Accounting data stored in XML format is particularly vulnerable to unauthorised data modification
(tampering) due XML’s requirement to be human-readable. As a result, cyber-criminals
can easily commit fraud or obtain financial gain by tampering with XML financial data in this
manner. However, detecting such tampering is extremely difficult due to the so-called big data
problem or needle-in-a-haystack problem. This involves searching for a particular item (in
this case, the set of changes) in a large set of data (the entire XML accounting data file). To
exacerbate the problem, it is not known whether tampering has occurred in any given XML
accounting data file, causing one to possibly search for evidence of tampering which does not
even exist.
Traditional approaches to isolate such tampering is not feasible. Firstly, due to the big data
problem, using a sequential search of all data contained in the XML file to detect tampering is
not efficient. Also, testing for data tampering using standard accounting rules is not possible,
as modified data may still be valid in terms of accounting rules. Detecting data tampering in
XML data therefore calls for a novel approach, forming the foundation of this work.

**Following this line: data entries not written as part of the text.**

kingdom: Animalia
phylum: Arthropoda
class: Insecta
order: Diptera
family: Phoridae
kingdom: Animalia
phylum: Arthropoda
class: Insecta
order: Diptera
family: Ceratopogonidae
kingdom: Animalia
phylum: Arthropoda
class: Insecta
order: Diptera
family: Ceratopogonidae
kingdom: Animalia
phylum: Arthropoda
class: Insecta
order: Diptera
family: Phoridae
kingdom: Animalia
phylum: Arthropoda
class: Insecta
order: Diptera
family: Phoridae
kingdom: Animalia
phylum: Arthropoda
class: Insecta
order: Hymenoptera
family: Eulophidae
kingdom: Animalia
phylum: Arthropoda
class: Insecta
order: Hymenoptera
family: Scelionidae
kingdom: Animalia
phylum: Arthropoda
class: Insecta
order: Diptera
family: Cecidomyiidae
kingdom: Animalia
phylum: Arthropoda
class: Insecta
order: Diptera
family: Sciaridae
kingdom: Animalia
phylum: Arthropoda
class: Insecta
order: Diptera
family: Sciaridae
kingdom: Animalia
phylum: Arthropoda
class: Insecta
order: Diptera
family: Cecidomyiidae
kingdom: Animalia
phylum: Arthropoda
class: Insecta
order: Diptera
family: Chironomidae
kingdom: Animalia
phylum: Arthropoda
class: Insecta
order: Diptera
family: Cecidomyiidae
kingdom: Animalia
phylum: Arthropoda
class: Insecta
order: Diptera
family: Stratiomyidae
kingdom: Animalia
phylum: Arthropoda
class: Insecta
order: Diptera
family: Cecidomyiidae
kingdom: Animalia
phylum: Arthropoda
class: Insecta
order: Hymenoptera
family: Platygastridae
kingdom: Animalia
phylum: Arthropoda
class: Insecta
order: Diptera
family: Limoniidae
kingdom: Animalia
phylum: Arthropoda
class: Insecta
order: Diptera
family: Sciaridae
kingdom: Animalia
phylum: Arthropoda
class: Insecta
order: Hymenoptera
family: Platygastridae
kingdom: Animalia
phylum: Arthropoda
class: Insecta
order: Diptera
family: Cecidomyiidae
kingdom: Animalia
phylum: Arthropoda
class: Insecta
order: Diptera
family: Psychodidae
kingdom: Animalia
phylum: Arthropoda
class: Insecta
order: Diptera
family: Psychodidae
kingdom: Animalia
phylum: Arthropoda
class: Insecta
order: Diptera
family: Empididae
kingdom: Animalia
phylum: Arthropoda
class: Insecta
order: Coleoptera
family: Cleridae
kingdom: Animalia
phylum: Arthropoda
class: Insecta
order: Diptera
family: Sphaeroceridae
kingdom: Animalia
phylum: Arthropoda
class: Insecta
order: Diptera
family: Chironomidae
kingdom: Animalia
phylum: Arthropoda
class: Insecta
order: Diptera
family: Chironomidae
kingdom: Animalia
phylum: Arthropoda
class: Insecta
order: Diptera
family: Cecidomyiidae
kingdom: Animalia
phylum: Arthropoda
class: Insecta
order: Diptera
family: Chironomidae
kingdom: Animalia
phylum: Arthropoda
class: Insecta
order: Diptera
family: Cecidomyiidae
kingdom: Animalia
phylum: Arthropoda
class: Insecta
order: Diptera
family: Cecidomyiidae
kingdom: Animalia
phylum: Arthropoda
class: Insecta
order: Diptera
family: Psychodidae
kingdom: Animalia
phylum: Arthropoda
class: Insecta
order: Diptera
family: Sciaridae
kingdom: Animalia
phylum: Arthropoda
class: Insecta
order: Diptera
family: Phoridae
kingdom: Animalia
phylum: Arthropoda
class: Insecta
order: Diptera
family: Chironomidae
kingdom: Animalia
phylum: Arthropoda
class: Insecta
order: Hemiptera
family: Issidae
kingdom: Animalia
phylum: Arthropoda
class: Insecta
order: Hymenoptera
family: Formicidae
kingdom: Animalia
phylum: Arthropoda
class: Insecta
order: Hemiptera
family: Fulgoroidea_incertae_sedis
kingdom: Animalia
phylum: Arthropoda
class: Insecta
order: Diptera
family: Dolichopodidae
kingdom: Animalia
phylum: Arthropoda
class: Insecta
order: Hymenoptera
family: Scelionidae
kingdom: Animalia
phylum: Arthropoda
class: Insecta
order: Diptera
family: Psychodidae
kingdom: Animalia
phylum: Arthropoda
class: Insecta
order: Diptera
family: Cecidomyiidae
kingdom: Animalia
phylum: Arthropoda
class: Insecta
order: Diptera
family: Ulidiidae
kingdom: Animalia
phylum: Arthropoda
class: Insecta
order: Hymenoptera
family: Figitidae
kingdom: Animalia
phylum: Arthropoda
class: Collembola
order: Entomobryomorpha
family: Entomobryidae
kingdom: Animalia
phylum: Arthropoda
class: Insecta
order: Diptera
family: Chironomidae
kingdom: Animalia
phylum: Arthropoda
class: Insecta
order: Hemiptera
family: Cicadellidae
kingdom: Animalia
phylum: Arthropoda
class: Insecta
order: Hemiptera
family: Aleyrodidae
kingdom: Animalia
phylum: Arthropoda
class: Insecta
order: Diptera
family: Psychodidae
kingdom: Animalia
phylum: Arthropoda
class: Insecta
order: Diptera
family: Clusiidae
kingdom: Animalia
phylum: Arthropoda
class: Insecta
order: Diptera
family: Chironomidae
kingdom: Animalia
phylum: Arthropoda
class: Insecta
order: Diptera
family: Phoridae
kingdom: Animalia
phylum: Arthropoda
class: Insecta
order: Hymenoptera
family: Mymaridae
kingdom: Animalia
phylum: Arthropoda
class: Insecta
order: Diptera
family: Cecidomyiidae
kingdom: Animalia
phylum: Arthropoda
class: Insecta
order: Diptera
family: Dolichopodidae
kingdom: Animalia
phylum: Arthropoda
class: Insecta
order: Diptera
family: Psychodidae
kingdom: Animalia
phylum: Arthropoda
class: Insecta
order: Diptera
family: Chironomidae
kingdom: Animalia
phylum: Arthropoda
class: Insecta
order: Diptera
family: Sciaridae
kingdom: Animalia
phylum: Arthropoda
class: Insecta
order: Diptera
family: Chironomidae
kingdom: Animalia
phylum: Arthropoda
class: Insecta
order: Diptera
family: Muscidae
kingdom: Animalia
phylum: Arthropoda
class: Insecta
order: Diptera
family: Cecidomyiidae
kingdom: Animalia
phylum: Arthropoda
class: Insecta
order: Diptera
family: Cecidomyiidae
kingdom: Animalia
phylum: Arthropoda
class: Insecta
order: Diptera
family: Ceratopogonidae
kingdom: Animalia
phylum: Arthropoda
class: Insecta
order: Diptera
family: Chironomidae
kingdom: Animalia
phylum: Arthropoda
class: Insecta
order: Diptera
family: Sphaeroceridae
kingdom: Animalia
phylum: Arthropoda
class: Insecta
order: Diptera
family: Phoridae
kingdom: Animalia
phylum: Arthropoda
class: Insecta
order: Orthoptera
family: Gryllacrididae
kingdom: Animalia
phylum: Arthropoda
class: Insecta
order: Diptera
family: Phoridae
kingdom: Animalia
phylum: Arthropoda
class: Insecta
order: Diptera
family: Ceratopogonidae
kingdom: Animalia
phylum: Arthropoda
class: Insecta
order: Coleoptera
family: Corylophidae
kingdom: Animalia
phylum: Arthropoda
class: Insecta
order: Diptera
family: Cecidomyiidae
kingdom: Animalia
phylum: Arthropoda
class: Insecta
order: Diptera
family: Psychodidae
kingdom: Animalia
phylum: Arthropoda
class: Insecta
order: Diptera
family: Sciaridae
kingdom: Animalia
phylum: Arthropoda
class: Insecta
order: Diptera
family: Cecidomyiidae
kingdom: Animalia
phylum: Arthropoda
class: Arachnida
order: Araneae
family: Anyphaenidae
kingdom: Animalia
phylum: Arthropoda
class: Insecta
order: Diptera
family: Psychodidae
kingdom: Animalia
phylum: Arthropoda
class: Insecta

This study aims to enable an investigator to determine whether tampering occurred in a specific
set of XML financial data as well as reconstructing the events leading to the tampering in
order to determine the extent and detail of such tampering. In order enable the detection of potential
tampering with data, this study proposes the creation of an automated tool to detect such
irregularities in XML financial data. Using the parallel of forensic pathology, it is argued that
XML financial data needs to be analysed for any artefacts (irregularities) that are not consistent
with known normal (or “healthy”) XML financial accounting data. This study furthermore argues
that these artefacts are often noted in patterns, allowing one to attribute potential causality
to groups of artefacts. It is also noted that compilers are typically used to parse input and detect
any input not conforming to a pre-defined set of rules describing normal input. As a result it
is therefore proposed that compilers and similar techniques should be used to protect financial
data on the merit of their capabilities regarding parsing of data and error reporting and/or error
correction.
Furthermore, the work performed as part of this study suggests a means to enable an investigator
to reconstruct the events leading to the tampering in order to determine the extent
and detail of the tampering. As data regarding the history and extent of changes is typically not retained by either the operating system or the XML data format itself, it is proposed that
instrumentation be employed to record the additional data necessary in order to reconstruct
events.
This is achieved by using a combination of version control and audit logging to ensure
that data is available to reconstruct tampering events. The XML Accounting Trail Model is
therefore proposed to collect data about all modifications affecting the file containing XML
accounting data. The model also proposes the combination of digital signatures and a reference
monitor to ensure that all changes to the XML data files are recorded and that the XML
Accounting Trail Model cannot be circumvented by direct editing of the XML file.